Хотелось бросить ее в стройную очередь выходящих, с замиранием смотревших на огоньки, закрывавших свечки ладонями, чтобы они не потухли. Хотелось бросить бутылку так, чтобы никто не понял, откуда это она свалилась, чтобы все растерялись и таинственный строй разрушился. Но рука не поднялась. Вместо этого Евгений Романович тенью прошмыгнул мимо забора, встал возле окна своего кабинета. Светало быстро, уже легко различались очертания одинаковых блочных домов. Небо светлело, и свечки, которые несли дети, уже не светили так ярко. Очень скоро они совсем погасли.
Дети обнимались и целовались, кто-то даже начал танцевать. Когда раздались аплодисменты, Евгений Романович бросил свою бутылку в стекло.
Услышав, как звонко разбилось окно, Ерсин побежал, побежал быстро, дальше от звона стекла, от звона радостного смеха тех, кому еще только предстоит жить, как каждый год говорила Галина Ивановна Стругина.
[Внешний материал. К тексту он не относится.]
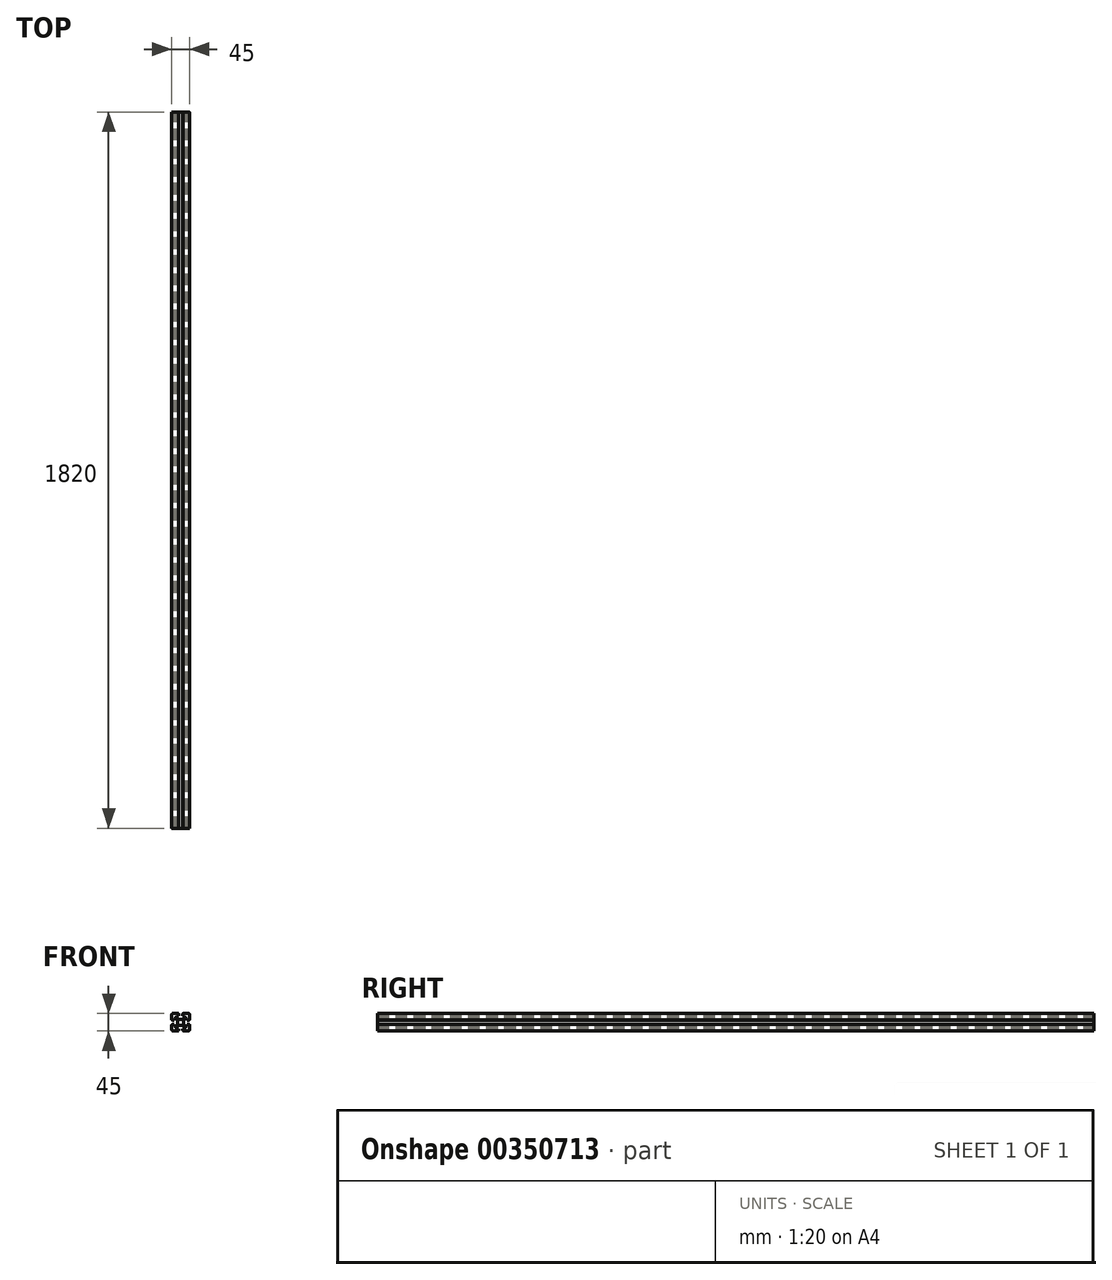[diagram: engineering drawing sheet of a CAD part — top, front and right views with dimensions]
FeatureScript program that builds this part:
annotation { "Feature Type Name" : "Feature", "Feature Type Description" : "" }
export const myFeature = defineFeature(function(context is Context, id is Id, definition is map)
    precondition{}
    {
        {
            var Q0;
            Q0=qCreatedBy(makeId("Front.planeOp"),FACE);
            var sketch = newSketch(context, id + "F0", { "sketchPlane" : qUnion([Q0])});
            skLineSegment(sketch, "E0", {"start": v(80.5, 122.5) * mm, "end": v(93.5, 122.5) * mm});
            skLineSegment(sketch, "E1", {"start": v(95, 121) * mm, "end": v(95, 116.5) * mm});
            skLineSegment(sketch, "E2", {"start": v(95, 116.5) * mm, "end": v(90, 116.5) * mm});
            skLineSegment(sketch, "E3", {"start": v(90, 116.5) * mm, "end": v(90, 112.5) * mm});
            skLineSegment(sketch, "E4", {"start": v(90, 112.5) * mm, "end": v(95, 107.5) * mm});
            skLineSegment(sketch, "E5", {"start": v(95, 107.5) * mm, "end": v(100, 107.5) * mm});
            skLineSegment(sketch, "E6", {"start": v(95, 121) * mm, "end": v(94.5, 121) * mm});
            skLineSegment(sketch, "E7", {"start": v(94.5, 121) * mm, "end": v(94.5, 121.5) * mm});
            skPoint(sketch, "E8.orphan", {"position": v(95, 122.5) * mm});
            skPoint(sketch, "E9.visualSharp", {"position": v(94.5, 122.5) * mm});
            skArc(sketch, "E9.filletArc", {"start": v(94.5, 121.5) * mm, "mid": v(94.2, 122.2) * mm, "end": v(93.5, 122.5) * mm});
            skPoint(sketch, "E10.visualSharp", {"position": v(77.5, 122.5) * mm});
            skArc(sketch, "E10.filletArc", {"start": v(80.5, 122.5) * mm, "mid": v(79.35, 122.27) * mm, "end": v(78.38, 121.62) * mm});
            skLineSegment(sketch, "E11.4", {"start": v(-7, 19.5) * mm, "end": v(-7, 19.5) * mm});
            skLineSegment(sketch, "E11.11", {"start": v(-19.5, 7) * mm, "end": v(-19.5, 7) * mm});
            skLineSegment(sketch, "E12", {"start": v(77.5, 122.5) * mm, "end": v(100, 100) * mm, "construction": true});
            skLineSegment(sketch, "E13.MirrorCS", {"start": v(92.5, 105) * mm, "end": v(92.5, 100) * mm});
            skLineSegment(sketch, "E14.MirrorCS", {"start": v(87.5, 110) * mm, "end": v(92.5, 105) * mm});
            skLineSegment(sketch, "E15.MirrorCS", {"start": v(83.5, 110) * mm, "end": v(87.5, 110) * mm});
            skLineSegment(sketch, "E16.MirrorCS", {"start": v(83.5, 105) * mm, "end": v(83.5, 110) * mm});
            skLineSegment(sketch, "E17.MirrorCS", {"start": v(79, 105) * mm, "end": v(83.5, 105) * mm});
            skLineSegment(sketch, "E18.MirrorCS", {"start": v(79, 105) * mm, "end": v(79, 105.5) * mm});
            skLineSegment(sketch, "E19.MirrorCS", {"start": v(79, 105.5) * mm, "end": v(78.5, 105.5) * mm});
            skArc(sketch, "E20.MirrorCS", {"start": v(78.5, 105.5) * mm, "mid": v(77.8, 105.8) * mm, "end": v(77.5, 106.5) * mm});
            skLineSegment(sketch, "E21.MirrorCS", {"start": v(77.5, 119.5) * mm, "end": v(77.5, 106.5) * mm});
            skArc(sketch, "E22.MirrorCS", {"start": v(77.5, 119.5) * mm, "mid": v(77.73, 120.65) * mm, "end": v(78.38, 121.62) * mm});
            skLineSegment(sketch, "E23.MirrorCS", {"start": v(105, 121) * mm, "end": v(105.5, 121) * mm});
            skLineSegment(sketch, "E24.MirrorCS", {"start": v(105.5, 121) * mm, "end": v(105.5, 121.5) * mm});
            skLineSegment(sketch, "E25.MirrorCS", {"start": v(121, 105.5) * mm, "end": v(121.5, 105.5) * mm});
            skLineSegment(sketch, "E26.MirrorCS", {"start": v(121, 105) * mm, "end": v(121, 105.5) * mm});
            skArc(sketch, "E27.MirrorCS", {"start": v(105.5, 121.5) * mm, "mid": v(105.8, 122.2) * mm, "end": v(106.5, 122.5) * mm});
            skLineSegment(sketch, "E28.MirrorCS", {"start": v(110, 116.5) * mm, "end": v(110, 112.5) * mm});
            skArc(sketch, "E29.MirrorCS", {"start": v(122.5, 119.5) * mm, "mid": v(122.27, 120.65) * mm, "end": v(121.62, 121.62) * mm});
            skLineSegment(sketch, "E30.MirrorCS", {"start": v(112.5, 110) * mm, "end": v(107.5, 105) * mm});
            skLineSegment(sketch, "E31.MirrorCS", {"start": v(110, 112.5) * mm, "end": v(105, 107.5) * mm});
            skPoint(sketch, "E32.MirrorP", {"position": v(105.5, 122.5) * mm});
            skLineSegment(sketch, "E33.MirrorCS", {"start": v(105, 116.5) * mm, "end": v(110, 116.5) * mm});
            skArc(sketch, "E34.MirrorCS", {"start": v(119.5, 122.5) * mm, "mid": v(120.65, 122.27) * mm, "end": v(121.62, 121.62) * mm});
            skLineSegment(sketch, "E35.MirrorCS", {"start": v(121, 105) * mm, "end": v(116.5, 105) * mm});
            skLineSegment(sketch, "E36.MirrorCS", {"start": v(122.5, 119.5) * mm, "end": v(122.5, 106.5) * mm});
            skArc(sketch, "E37.MirrorCS", {"start": v(121.5, 105.5) * mm, "mid": v(122.2, 105.8) * mm, "end": v(122.5, 106.5) * mm});
            skLineSegment(sketch, "E38.MirrorCS", {"start": v(107.5, 105) * mm, "end": v(107.5, 100) * mm});
            skLineSegment(sketch, "E39.MirrorCS", {"start": v(116.5, 110) * mm, "end": v(112.5, 110) * mm});
            skPoint(sketch, "E40.MirrorP", {"position": v(122.5, 122.5) * mm});
            skLineSegment(sketch, "E41.MirrorCS", {"start": v(122.5, 122.5) * mm, "end": v(100, 100) * mm, "construction": true});
            skLineSegment(sketch, "E42.MirrorCS", {"start": v(105, 121) * mm, "end": v(105, 116.5) * mm});
            skLineSegment(sketch, "E43.MirrorCS", {"start": v(116.5, 105) * mm, "end": v(116.5, 110) * mm});
            skLineSegment(sketch, "E44.MirrorCS", {"start": v(105, 107.5) * mm, "end": v(100, 107.5) * mm});
            skPoint(sketch, "E45.MirrorP", {"position": v(105, 122.5) * mm});
            skLineSegment(sketch, "E46.MirrorCS", {"start": v(119.5, 122.5) * mm, "end": v(106.5, 122.5) * mm});
            skLineSegment(sketch, "E47.MirrorCS", {"start": v(94.5, 79) * mm, "end": v(94.5, 78.5) * mm});
            skLineSegment(sketch, "E48.MirrorCS", {"start": v(79, 95) * mm, "end": v(79, 94.5) * mm});
            skLineSegment(sketch, "E49.MirrorCS", {"start": v(95, 92.5) * mm, "end": v(100, 92.5) * mm});
            skLineSegment(sketch, "E50.MirrorCS", {"start": v(79, 94.5) * mm, "end": v(78.5, 94.5) * mm});
            skLineSegment(sketch, "E51.MirrorCS", {"start": v(95, 79) * mm, "end": v(94.5, 79) * mm});
            skArc(sketch, "E52.MirrorCS", {"start": v(94.5, 78.5) * mm, "mid": v(94.2, 77.8) * mm, "end": v(93.5, 77.5) * mm});
            skLineSegment(sketch, "E53.MirrorCS", {"start": v(77.5, 80.5) * mm, "end": v(77.5, 93.5) * mm});
            skLineSegment(sketch, "E54.MirrorCS", {"start": v(83.5, 90) * mm, "end": v(87.5, 90) * mm});
            skPoint(sketch, "E55.MirrorP", {"position": v(95, 77.5) * mm});
            skLineSegment(sketch, "E56.MirrorCS", {"start": v(90, 83.5) * mm, "end": v(90, 87.5) * mm});
            skArc(sketch, "E57.MirrorCS", {"start": v(78.5, 94.5) * mm, "mid": v(77.8, 94.2) * mm, "end": v(77.5, 93.5) * mm});
            skLineSegment(sketch, "E58.MirrorCS", {"start": v(80.5, 77.5) * mm, "end": v(93.5, 77.5) * mm});
            skPoint(sketch, "E59.MirrorP", {"position": v(77.5, 77.5) * mm});
            skPoint(sketch, "E60.MirrorP", {"position": v(94.5, 77.5) * mm});
            skLineSegment(sketch, "E61.MirrorCS", {"start": v(87.5, 90) * mm, "end": v(92.5, 95) * mm});
            skLineSegment(sketch, "E62.MirrorCS", {"start": v(90, 87.5) * mm, "end": v(95, 92.5) * mm});
            skLineSegment(sketch, "E63.MirrorCS", {"start": v(95, 79) * mm, "end": v(95, 83.5) * mm});
            skLineSegment(sketch, "E64.MirrorCS", {"start": v(77.5, 77.5) * mm, "end": v(100, 100) * mm, "construction": true});
            skArc(sketch, "E65.MirrorCS", {"start": v(80.5, 77.5) * mm, "mid": v(79.35, 77.73) * mm, "end": v(78.38, 78.38) * mm});
            skArc(sketch, "E66.MirrorCS", {"start": v(77.5, 80.5) * mm, "mid": v(77.73, 79.35) * mm, "end": v(78.38, 78.38) * mm});
            skLineSegment(sketch, "E67.MirrorCS", {"start": v(83.5, 95) * mm, "end": v(83.5, 90) * mm});
            skLineSegment(sketch, "E68.MirrorCS", {"start": v(95, 83.5) * mm, "end": v(90, 83.5) * mm});
            skLineSegment(sketch, "E69.MirrorCS", {"start": v(79, 95) * mm, "end": v(83.5, 95) * mm});
            skLineSegment(sketch, "E70.MirrorCS", {"start": v(121, 95) * mm, "end": v(121, 94.5) * mm});
            skLineSegment(sketch, "E71.MirrorCS", {"start": v(105, 79) * mm, "end": v(105.5, 79) * mm});
            skLineSegment(sketch, "E72.MirrorCS", {"start": v(105.5, 79) * mm, "end": v(105.5, 78.5) * mm});
            skLineSegment(sketch, "E73.MirrorCS", {"start": v(121, 94.5) * mm, "end": v(121.5, 94.5) * mm});
            skArc(sketch, "E74.MirrorCS", {"start": v(105.5, 78.5) * mm, "mid": v(105.8, 77.8) * mm, "end": v(106.5, 77.5) * mm});
            skArc(sketch, "E75.MirrorCS", {"start": v(122.5, 80.5) * mm, "mid": v(122.27, 79.35) * mm, "end": v(121.62, 78.38) * mm});
            skLineSegment(sketch, "E76.MirrorCS", {"start": v(121, 95) * mm, "end": v(116.5, 95) * mm});
            skArc(sketch, "E77.MirrorCS", {"start": v(121.5, 94.5) * mm, "mid": v(122.2, 94.2) * mm, "end": v(122.5, 93.5) * mm});
            skLineSegment(sketch, "E78.MirrorCS", {"start": v(116.5, 90) * mm, "end": v(112.5, 90) * mm});
            skPoint(sketch, "E79.MirrorP", {"position": v(105, 77.5) * mm});
            skPoint(sketch, "E80.MirrorP", {"position": v(105.5, 77.5) * mm});
            skLineSegment(sketch, "E81.MirrorCS", {"start": v(105, 83.5) * mm, "end": v(110, 83.5) * mm});
            skPoint(sketch, "E82.MirrorP", {"position": v(122.5, 77.5) * mm});
            skLineSegment(sketch, "E83.MirrorCS", {"start": v(112.5, 90) * mm, "end": v(107.5, 95) * mm});
            skLineSegment(sketch, "E84.MirrorCS", {"start": v(110, 83.5) * mm, "end": v(110, 87.5) * mm});
            skLineSegment(sketch, "E85.MirrorCS", {"start": v(110, 87.5) * mm, "end": v(105, 92.5) * mm});
            skLineSegment(sketch, "E86.MirrorCS", {"start": v(116.5, 95) * mm, "end": v(116.5, 90) * mm});
            skArc(sketch, "E87.MirrorCS", {"start": v(119.5, 77.5) * mm, "mid": v(120.65, 77.73) * mm, "end": v(121.62, 78.38) * mm});
            skLineSegment(sketch, "E88.MirrorCS", {"start": v(119.5, 77.5) * mm, "end": v(106.5, 77.5) * mm});
            skLineSegment(sketch, "E89.MirrorCS", {"start": v(105, 79) * mm, "end": v(105, 83.5) * mm});
            skLineSegment(sketch, "E90.MirrorCS", {"start": v(122.5, 80.5) * mm, "end": v(122.5, 93.5) * mm});
            skLineSegment(sketch, "E91.MirrorCS", {"start": v(107.5, 95) * mm, "end": v(107.5, 100) * mm});
            skLineSegment(sketch, "E92.MirrorCS", {"start": v(105, 92.5) * mm, "end": v(100, 92.5) * mm});
            skLineSegment(sketch, "E93.MirrorCS", {"start": v(92.5, 95) * mm, "end": v(92.5, 100) * mm});
            skSolve(sketch);
        }
        {
            var Q0;
            Q0=qSketchRegion(id+"F0",true);
            extrude(context, id + "F1", {"entities" : qUnion([Q0]), "depth" : 1820 * mm});
        }
    });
Две недели спустя, теплым летним вечером, Евгений Романович пришел на вокзал города Л***. Вещей у него было немного, всего одна сумка, в портфеле лежал билет в С***. Поезд должен был прибыть через полчаса, а в зале ожидания было душно, и Евгений Романович на последние мелкие деньги купил в киоске бутылку портера и встал на перрон.
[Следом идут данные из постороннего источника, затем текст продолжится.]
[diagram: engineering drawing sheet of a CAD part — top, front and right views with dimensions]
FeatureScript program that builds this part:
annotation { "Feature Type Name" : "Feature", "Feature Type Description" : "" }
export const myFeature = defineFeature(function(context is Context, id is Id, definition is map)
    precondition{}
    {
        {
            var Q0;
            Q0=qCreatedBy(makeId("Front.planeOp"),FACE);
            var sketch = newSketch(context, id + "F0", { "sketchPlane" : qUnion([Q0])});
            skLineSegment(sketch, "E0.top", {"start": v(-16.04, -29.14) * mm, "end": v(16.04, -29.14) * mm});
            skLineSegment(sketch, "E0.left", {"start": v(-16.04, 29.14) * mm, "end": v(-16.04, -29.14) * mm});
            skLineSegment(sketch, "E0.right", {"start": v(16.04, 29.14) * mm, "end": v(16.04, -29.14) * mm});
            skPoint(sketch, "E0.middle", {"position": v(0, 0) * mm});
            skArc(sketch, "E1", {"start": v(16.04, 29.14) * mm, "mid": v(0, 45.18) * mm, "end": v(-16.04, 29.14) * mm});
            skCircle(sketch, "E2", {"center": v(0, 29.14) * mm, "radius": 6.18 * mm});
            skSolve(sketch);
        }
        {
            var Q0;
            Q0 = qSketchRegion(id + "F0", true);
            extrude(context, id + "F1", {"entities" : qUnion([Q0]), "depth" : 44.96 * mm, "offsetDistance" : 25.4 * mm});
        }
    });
Рядом копошились маленькие ребята. Они собирали крышки из-под пива и, словно кропотливые муравьи, выстраивали их в ряд на рельсе. “Вы что здесь делаете?” — подошел к ним мальчик постарше, лет десяти. “Ставим пробки, — ответил один из маленьких ребят, — поезд поедет и сделает так — пу!” Мальчик сомкнул ладони и разомкнул их, показывая, как расплющится пробка. “Так с рельс сойдет, — сказал старший светленький мальчик и сбил крышки ботинком. — Поезд сойдет с рельс и люди
умрут”, — добавил он. “Не сойдет, не умрут! — крикнул маленький мальчик. — Никогда не умирали, а теперь вот умрут!” — “А вот и умрут”, — сказал светленький мальчик. “Спорим, не умрут?” — выступил вперед чернявый мальчик. “Спорим!” — согласился светленький и сжал руку чернявого. “На что заспорим?” — спросил чернявый. “Да я тебя в городе не найду, чтоб отдал”, — сказал светленький. “Не хочешь — как хочешь”, — сказал чернявый и стал снова выстраивать ряд крышек на рельсе. Светлому эта склока, видимо, наскучила, и он вернулся к стоявшим на перроне родителям.